Project Naptha, detecting text in the doge meme

Have you ever ended up on one of those awful websites where the text is saved as an image, preventing you from selecting or copying it? Or maybe you want to share the text from a comic, screenshot, or meme without painstakingly transcribing it? Now, with the Project Naptha browser extension, you can use your mouse to select the rasterized text from any image that you find on the web, and then paste that text elsewhere. You can also select the text and translate it into another language, or attempt to remove the text entirely (much like Photoshop’s Content-Aware Fill function).
Project Naptha, created by developer Kevin “antimatter15″ Kwok, is essentially a complete text detection and OCR (optical character recognition) suite crammed into a JavaScript browser extension. It isn’t perfect in its functionality, and Kwok admits that it probably lags behind current state-of-the-art tools by “a few years” — but it is definitely good enough and, more importantly, we can’t really complain given that there’s absolutely nothing else like it on the market.
Animated GIF showing Project Naptha allowing you to copy text out of a meme
Animated GIF showing Project Naptha allowing you to copy text out of a meme
Project Naptha, despite its apparent simplicity, is a very complex piece of software. First, before OCR can be carried out, it has to actually identify whether there are blocks of text in an image. This is quite hard, as the text could be layered on top of any number of backgrounds. To do this, Naptha uses Microsoft Research’s Stroke Width Transform (SWT), a very fast and simple algorithm that relies on the fact that fonts usually have a fairly uniform stroke width, and are thus easy to pick out. Naptha only begins this text detection phase when it detects that your mouse pointer is moving towards an image — it would be very expensive to perform SWT (and later OCR) on every image on the page, after all. Web workers (parallel multiple background threads) are used to perform the text detection without affecting browser performance.

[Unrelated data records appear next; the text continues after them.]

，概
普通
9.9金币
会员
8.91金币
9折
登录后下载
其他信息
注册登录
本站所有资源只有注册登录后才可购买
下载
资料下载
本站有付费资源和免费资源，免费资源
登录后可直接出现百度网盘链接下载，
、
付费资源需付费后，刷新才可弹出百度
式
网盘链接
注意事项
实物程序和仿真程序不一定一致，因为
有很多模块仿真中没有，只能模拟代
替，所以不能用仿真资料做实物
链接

If you then proceed to select some text and hit “Copy Text” (or Ctrl-C), it’s parceled up and sent off to a server running the open-source Ocrad OCR engine. Ocrad tries to translate the rasterized text, which can take a few seconds, and then sends back the digitized characters so that you can then use Paste/Ctrl-V. Ocrad isn’t the best OCR engine out there, but if you right click you can select Google’s much-more-advanced Tesseract engine from the Language menu.
Project Naptha: Translating an English meme into Russian
Project Naptha: Translating an English meme into Russian
Naptha doesn’t stop there, though. It can go one step beyond OCR and actually translate the text into another language — not only for copy/pasting, but it can actually perform an in-place translation of the text in an existing image (see image above). To do this in-place translation, Naptha uses “inpainting” (think Photoshop’s Content-Aware Fill) to remove the original text, and then attempts to match the font for the translated text. Alternatively, instead of using this function for translation, you can just use Naptha’s inpainting to remove text from images.
Moving forward, it isn’t entirely clear what Kwok’s intentions for Project Naptha are. The extension requires remote computing power that Kwok has to pay for, and services like Tesseract and Google Translate charge per use. Naptha’s functionality is so unique and useful that I’m sure there are plenty of people out there who would pay a small amount of money for it, though.